There is a manilla folder somewhere buried in a box in Atlanta that holds paper creased down the middle with smudged words in pencil and a page number at the top. 6th grade was a weird transition period. Back then, I didn't worry about looking cool. I wore boys clothes, I sat in the front of the class. I daydreamed. I somehow managed to get good grades based on pure luck. My english teacher's name was Ms. Ingram. She was much like a grandmother, with a lot of indifference. It was her last year of teaching before retirement. In her class we read "A Wrinkle in Time." Well, not so much "read" as listened to an old cassette tape of a monotonous voice reading the book. I read the book about 7 pages ahead of the tape because I felt much better reading alone. We worked out of a small red vocabulary book, and I sat in the back of the class due to the alphabetical order of things. I would tear out a piece of notebook paper and write an entire page, then put it behind the others in order and fold it closed with a big teal paperclip that I have to this day somewhere in my dorm room. It was a story about an adventure in a world away from the one I was struggling through, with characters like myself in thought and action dealing with scenarios that were much more interesting than the ones in school. Page after page began to pile up. I stored them beside my bed on a teal nightstand each night. If I had an incredible idea I would turn on my light and write as fast as possible so I didn't lose where I wanted to go. Some of the pages are stained with water from biking home in the rain. The format is terrible, and the dialogue is messy, but it was my world.
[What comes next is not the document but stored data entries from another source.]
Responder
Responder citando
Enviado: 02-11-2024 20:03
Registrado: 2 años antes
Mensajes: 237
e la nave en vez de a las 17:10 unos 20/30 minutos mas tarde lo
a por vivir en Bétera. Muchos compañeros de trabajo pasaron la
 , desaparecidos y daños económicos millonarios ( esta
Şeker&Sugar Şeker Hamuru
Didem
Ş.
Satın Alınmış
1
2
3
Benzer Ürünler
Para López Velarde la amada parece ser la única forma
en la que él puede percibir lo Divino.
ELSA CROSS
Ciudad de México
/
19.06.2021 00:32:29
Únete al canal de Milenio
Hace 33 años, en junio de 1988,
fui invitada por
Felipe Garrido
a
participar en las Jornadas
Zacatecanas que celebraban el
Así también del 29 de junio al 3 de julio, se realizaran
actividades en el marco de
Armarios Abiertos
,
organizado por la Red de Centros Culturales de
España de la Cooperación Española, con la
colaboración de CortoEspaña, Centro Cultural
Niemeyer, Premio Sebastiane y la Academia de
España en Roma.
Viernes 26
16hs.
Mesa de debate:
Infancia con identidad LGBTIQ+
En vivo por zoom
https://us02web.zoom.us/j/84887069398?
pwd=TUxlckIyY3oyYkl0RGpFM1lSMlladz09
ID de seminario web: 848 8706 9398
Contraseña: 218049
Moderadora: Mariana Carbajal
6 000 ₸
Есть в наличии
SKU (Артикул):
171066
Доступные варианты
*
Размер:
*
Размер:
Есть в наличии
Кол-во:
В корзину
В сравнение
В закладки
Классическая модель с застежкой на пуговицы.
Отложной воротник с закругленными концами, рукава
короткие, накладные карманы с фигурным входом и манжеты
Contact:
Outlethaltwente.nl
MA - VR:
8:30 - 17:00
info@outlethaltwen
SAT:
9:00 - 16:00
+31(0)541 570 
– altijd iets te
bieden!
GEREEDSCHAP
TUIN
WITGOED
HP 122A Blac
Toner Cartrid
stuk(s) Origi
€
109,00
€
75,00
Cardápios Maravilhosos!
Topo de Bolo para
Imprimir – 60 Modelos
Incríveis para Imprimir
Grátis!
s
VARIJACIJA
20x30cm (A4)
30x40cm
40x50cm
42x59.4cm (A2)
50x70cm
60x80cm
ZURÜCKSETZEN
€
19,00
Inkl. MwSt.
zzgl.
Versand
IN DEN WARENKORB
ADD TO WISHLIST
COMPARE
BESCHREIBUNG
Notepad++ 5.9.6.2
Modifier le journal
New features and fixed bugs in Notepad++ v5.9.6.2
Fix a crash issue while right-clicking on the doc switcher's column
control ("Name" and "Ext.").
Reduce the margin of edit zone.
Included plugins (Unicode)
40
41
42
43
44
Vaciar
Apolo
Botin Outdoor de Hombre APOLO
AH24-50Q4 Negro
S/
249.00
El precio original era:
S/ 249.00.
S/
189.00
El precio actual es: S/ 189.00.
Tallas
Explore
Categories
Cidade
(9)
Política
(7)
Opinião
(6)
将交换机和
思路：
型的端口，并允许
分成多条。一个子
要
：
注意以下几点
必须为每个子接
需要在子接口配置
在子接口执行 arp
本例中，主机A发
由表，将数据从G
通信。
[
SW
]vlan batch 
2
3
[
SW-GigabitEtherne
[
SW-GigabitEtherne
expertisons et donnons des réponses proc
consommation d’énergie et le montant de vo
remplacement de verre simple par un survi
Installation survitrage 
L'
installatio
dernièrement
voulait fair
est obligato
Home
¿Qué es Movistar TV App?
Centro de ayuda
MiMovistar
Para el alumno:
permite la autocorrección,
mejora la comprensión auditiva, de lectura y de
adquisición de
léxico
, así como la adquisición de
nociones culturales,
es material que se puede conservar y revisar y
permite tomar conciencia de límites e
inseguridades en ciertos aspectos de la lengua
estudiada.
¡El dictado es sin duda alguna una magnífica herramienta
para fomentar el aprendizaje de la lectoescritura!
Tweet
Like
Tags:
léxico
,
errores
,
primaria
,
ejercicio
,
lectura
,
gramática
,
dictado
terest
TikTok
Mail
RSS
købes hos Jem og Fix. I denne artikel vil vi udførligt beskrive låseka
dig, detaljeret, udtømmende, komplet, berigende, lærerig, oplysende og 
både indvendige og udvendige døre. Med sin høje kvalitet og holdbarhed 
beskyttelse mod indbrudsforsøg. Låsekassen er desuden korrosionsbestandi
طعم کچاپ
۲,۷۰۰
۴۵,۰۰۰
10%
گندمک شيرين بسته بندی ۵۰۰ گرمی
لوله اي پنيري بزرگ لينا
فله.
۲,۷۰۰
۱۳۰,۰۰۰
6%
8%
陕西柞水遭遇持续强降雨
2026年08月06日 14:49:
At the end of my 6th grade year, people wrote in my yearbook about how they supported my writing and knew I would be published someday, possibly famous. And then, with everything, life got in the way. I became busy with band and tennis and homework. There was little time to spend writing whatever came to mind. I started losing my ability to daydream because of my mental and physical health, and all of the outward pressure. In 8th grade I still had the dream of going to the Iowa writers college and study creative writing. But then, life got in the way. I had to consider getting a job, life beyond high school and college, actually being able to sustain myself. The outside impacts were detrimental to my mind, and I was forced to look at reality for what it was; disappointing.